Posted by Heather Coiner 
Renewal pruning sweet and sour cherries
June 29, 2014 12:25PM
Our cherry fruit set was sparse this year--we got about 2 quarts of North Star cherries from 12 trees and zero sweet cherries from our one Bing and one Rainier sweet cherry. I would like to improve our crop for next year and am wondering whether summer pruning now could help initiate fruit bud formation.

I think the most of the trees are still young; trunk diameter is <3" and they are about 6-8' tall. The Rainier is the exception, with a 6" trunk and a height of 15'. I pruned out the most offensive branches in the winter, but did little to thin other branches, not knowing how cherries fruit, and wanting to avoid over-pruning my first year. Now, in the summer, I have noticed that the canopies are dense and have marked some interior branches for removal, using Phillips' book and the pruning concepts thread on this forum as a guide.
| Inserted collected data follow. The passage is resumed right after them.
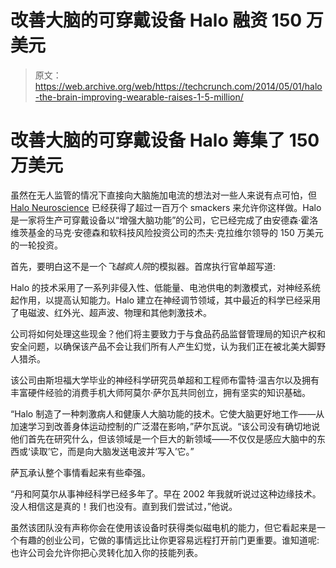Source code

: # 改善大脑的可穿戴设备 Halo 融资 150 万美元 

> 原文：<https://web.archive.org/web/https://techcrunch.com/2014/05/01/halo-the-brain-improving-wearable-raises-1-5-million/>

# 改善大脑的可穿戴设备 Halo 筹集了 150 万美元

虽然在无人监管的情况下直接向大脑施加电流的想法对一些人来说有点可怕，但 [Halo Neuroscience](https://web.archive.org/web/20221208120610/http://www.haloneuro.com/) 已经获得了超过一百万个 smackers 来允许你这样做。Halo 是一家将生产可穿戴设备以“增强大脑功能”的公司，它已经完成了由安德森·霍洛维茨基金的马克·安德森和软科技风险投资公司的杰夫·克拉维尔领导的 150 万美元的一轮投资。

首先，要明白这不是一个*飞越疯人院*的模拟器。首席执行官单超写道:

Halo 的技术采用了一系列非侵入性、低能量、电池供电的刺激模式，对神经系统起作用，以提高认知能力。Halo 建立在神经调节领域，其中最近的科学已经采用了电磁波、红外光、超声波、物理和其他刺激技术。

公司将如何处理这些现金？他们将主要致力于与食品药品监督管理局的知识产权和安全问题，以确保该产品不会让我们所有人产生幻觉，认为我们正在被北美大脚野人猎杀。

该公司由斯坦福大学毕业的神经科学研究员单超和工程师布雷特·温吉尔以及拥有丰富硬件经验的消费手机大师阿莫尔·萨尔瓦共同创立，拥有坚实的知识基础。

“Halo 制造了一种刺激病人和健康人大脑功能的技术。它使大脑更好地工作——从加速学习到改善身体运动控制的广泛潜在影响，”萨尔瓦说。“该公司没有确切地说他们首先在研究什么，但该领域是一个巨大的新领域——不仅仅是感应大脑中的东西或‘读取’它，而是向大脑发送电波并‘写入’它。”

萨瓦承认整个事情看起来有些牵强。

“丹和阿莫尔从事神经科学已经多年了。早在 2002 年我就听说过这种边缘技术。没人相信这是真的！我们也没有。直到我们尝试过，”他说。

虽然该团队没有声称你会在使用该设备时获得类似磁电机的能力，但它看起来是一个有趣的创业公司，它做的事情远比让你更容易远程打开前门更重要。谁知道呢:也许公司会允许你把心灵转化加入你的技能列表。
Is now a good time to prune these trees? Is this the best way to try to improve next year's crop, or is my time better spent with another strategy?

Heather Coiner
Little Hat Creek Farm
Zone 7a, Roseland, VA



Edited 2 time(s). Last edit at 07/03/2014 08:10AM by Michael Phillips.
Re: Renewal pruning sweet and sour cherries
June 30, 2014 10:05AM
Cherries are hard to keep rejuvenated. I only have pie cherries here in northern New Hampshire but my older Northstar ( going on 20 years) in particular is reaching further and further out from the tree interior. And bloom is no longer as full. Only one of the larger pruning cuts on this tree from this spring has proffered new shoot growth. It's said you can count on this response more regularly if made into three-year-old wood rather than older wood ... but I didn't make such cuts early on and thus all the blind wood within today. My Evans tree on the other hand seems to generate "trunk sprouts" of its own accord and these I bend dutifully under bearing branches, which once the older wood gets removed the next year, makes way for a renewed fruiting zone closer into the trunk.

It will be interesting to read if others have insights gained from summer pruning cherries to renew the fruiting zone. Perhaps what's said about a shorter life for prunus species in general (compared to apples and pears) is the bottom line: Pie cherries in particular peter out over time. I have two new pie cherries coming into production, a Galaxy and another Evans, both about 5 years old, and have started to think that's the surest renewal method. Small trees that can be easily netted matter when waxwings and other birds await "their share" of the crop.

Lost Nation Orchard
Zone 4b in New Hampshire



Edited 1 time(s). Last edit at 07/03/2014 08:13AM by Michael Phillips.